Changing stroke rehab and research worldwide now.Time is Brain! trillions and trillions of neurons that DIE each day because there are NO effective hyperacute therapies besides tPA(only 12% effective). I have 523 posts on hyperacute therapy, enough for researchers to spend decades proving them out. These are my personal ideas and blog on stroke rehabilitation and stroke research. Do not attempt any of these without checking with your medical provider. Unless you join me in agitating, when you need these therapies they won't be there.

What this blog is for:

My blog is not to help survivors recover, it is to have the 10 million yearly stroke survivors light fires underneath their doctors, stroke hospitals and stroke researchers to get stroke solved. 100% recovery. The stroke medical world is completely failing at that goal, they don't even have it as a goal. Shortly after getting out of the hospital and getting NO information on the process or protocols of stroke rehabilitation and recovery I started searching on the internet and found that no other survivor received useful information. This is an attempt to cover all stroke rehabilitation information that should be readily available to survivors so they can talk with informed knowledge to their medical staff. It lays out what needs to be done to get stroke survivors closer to 100% recovery. It's quite disgusting that this information is not available from every stroke association and doctors group.

Tuesday, May 10, 2011

brainstem stroke recovery

I was conversing with a brainstem survivor and finally remembered what I thought was one of my earliest understandings of neuroplasticity.
from wikipedia Paul Bach-y-Rita
http://en.wikipedia.org/wiki/Paul_Bach-y-Rita
you probably want to go directly to the site because then you can follow the links.
I remember reading about him having his father basically starting over by crawling on the floor.
Research into neuroplasticity to treat stroke victims
In 1958, Bach-y-Rita's father, Pedro, suffered a cerebral infarction (stroke) which caused paralysis to one side of his body and damaged his ability to speak. George Bach-y-Rita -- a psychiatrist and Paul's brother -- succeeded in treating Pedro so that he was able to lead a normal life, despite the opinion of several doctors that this was impossible. When Pedro died, an autopsy, performed by Dr. Mary Jane Aguilar revealed that Paul's father Pedro had suffered a major stroke and suffered severe damage to a large portion of his brain stem, which had not repaired itself after the stroke. The fact that he had made such a significant recovery suggested that his brain had reorganized itself, providing evidence for neuroplasticity.[13]

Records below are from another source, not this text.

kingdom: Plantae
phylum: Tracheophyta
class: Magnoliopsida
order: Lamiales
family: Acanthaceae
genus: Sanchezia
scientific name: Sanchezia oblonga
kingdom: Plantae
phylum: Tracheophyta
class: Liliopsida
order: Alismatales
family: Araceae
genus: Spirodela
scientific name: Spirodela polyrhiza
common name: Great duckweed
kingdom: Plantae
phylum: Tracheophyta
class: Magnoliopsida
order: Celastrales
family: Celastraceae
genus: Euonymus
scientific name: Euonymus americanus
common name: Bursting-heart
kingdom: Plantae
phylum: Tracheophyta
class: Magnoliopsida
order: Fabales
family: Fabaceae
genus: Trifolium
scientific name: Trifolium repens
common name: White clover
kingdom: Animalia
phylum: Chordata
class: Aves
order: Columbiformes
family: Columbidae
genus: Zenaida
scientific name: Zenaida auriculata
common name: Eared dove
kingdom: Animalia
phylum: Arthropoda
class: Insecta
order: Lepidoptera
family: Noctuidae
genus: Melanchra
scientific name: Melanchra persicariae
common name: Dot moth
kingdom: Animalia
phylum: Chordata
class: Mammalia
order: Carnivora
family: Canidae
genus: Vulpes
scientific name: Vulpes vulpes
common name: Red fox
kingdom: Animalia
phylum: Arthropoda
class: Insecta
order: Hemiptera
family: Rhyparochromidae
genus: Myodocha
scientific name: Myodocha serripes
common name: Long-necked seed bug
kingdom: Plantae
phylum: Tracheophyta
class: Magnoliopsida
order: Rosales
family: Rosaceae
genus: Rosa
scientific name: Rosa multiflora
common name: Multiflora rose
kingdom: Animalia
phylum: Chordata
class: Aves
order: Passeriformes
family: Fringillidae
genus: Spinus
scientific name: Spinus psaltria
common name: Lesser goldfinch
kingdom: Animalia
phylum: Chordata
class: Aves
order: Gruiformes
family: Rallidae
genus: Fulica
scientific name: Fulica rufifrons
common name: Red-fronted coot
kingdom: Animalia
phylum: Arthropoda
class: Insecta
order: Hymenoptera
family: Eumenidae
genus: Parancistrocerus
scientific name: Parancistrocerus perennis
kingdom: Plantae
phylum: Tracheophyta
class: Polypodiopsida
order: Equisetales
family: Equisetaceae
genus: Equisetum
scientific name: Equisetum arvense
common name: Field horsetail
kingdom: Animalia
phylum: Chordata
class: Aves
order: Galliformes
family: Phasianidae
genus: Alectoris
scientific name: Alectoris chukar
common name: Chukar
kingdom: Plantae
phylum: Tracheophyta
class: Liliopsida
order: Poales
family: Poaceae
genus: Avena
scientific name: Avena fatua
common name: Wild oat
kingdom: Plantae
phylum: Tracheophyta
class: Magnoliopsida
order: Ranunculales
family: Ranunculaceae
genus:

And a better description of what his son had the dad do to recover.
http://www.tbi.org.au/uploaded/Documents/Erev%20RH%20sermon%205769%20Rabbi%20Zylberman.pdf
Copied here since site is now gone.


That was about when Pedro Bach-Y-Rita, a previously healthy widower
still working in his late 60’s in New York, suffered a massive stroke.
Initially Pedro underwent the then standard rehabilitation process.
After some weeks the doctors called one of his sons, George, a medical
student, to arrange for his father to be managed in a nursing home.
Pedro couldn’t move. George was told that his father needed high
level.
Back then, George didn’t know anything about the accepted forms of
rehabilitation.
He took his dad home and he made a decision.
Basically he said, “Papa, you learned to walk as a baby first by
crawling, we’re going to do that with you now.”


www.tbi.org.au



Rabbi Gersh Zylberman

Temple Beth Israel, St. Kilda, Australia


Much to the outrage of the neighbors, who couldn’t believe what this
son was inflicting on his father, George put his dad on the floor and
over months encouraged him first to reach objects and then to crawl
for objects.
Next he got him up, cruising along walls.
In a similar way Pedro gradually, step by step, re-learned to walk, relearned
to type on a typewriter, and after a year or so he was even
able to return to work and remarry.


What a remarkable recovery.


Pedro lived another active seven years of life.
He was climbing a mountain in Columbia when he suffered a massive
heart attack and died.


The autopsy showed something astonishing.
The area of the brain affected by the stroke remained scarred.
All the areas usually in charge of movement were clearly damaged
beyond hope of repair.
Over that year of intensive rehabilitation Pedro’s brain had apparently
completely rewired itself around the damaged area.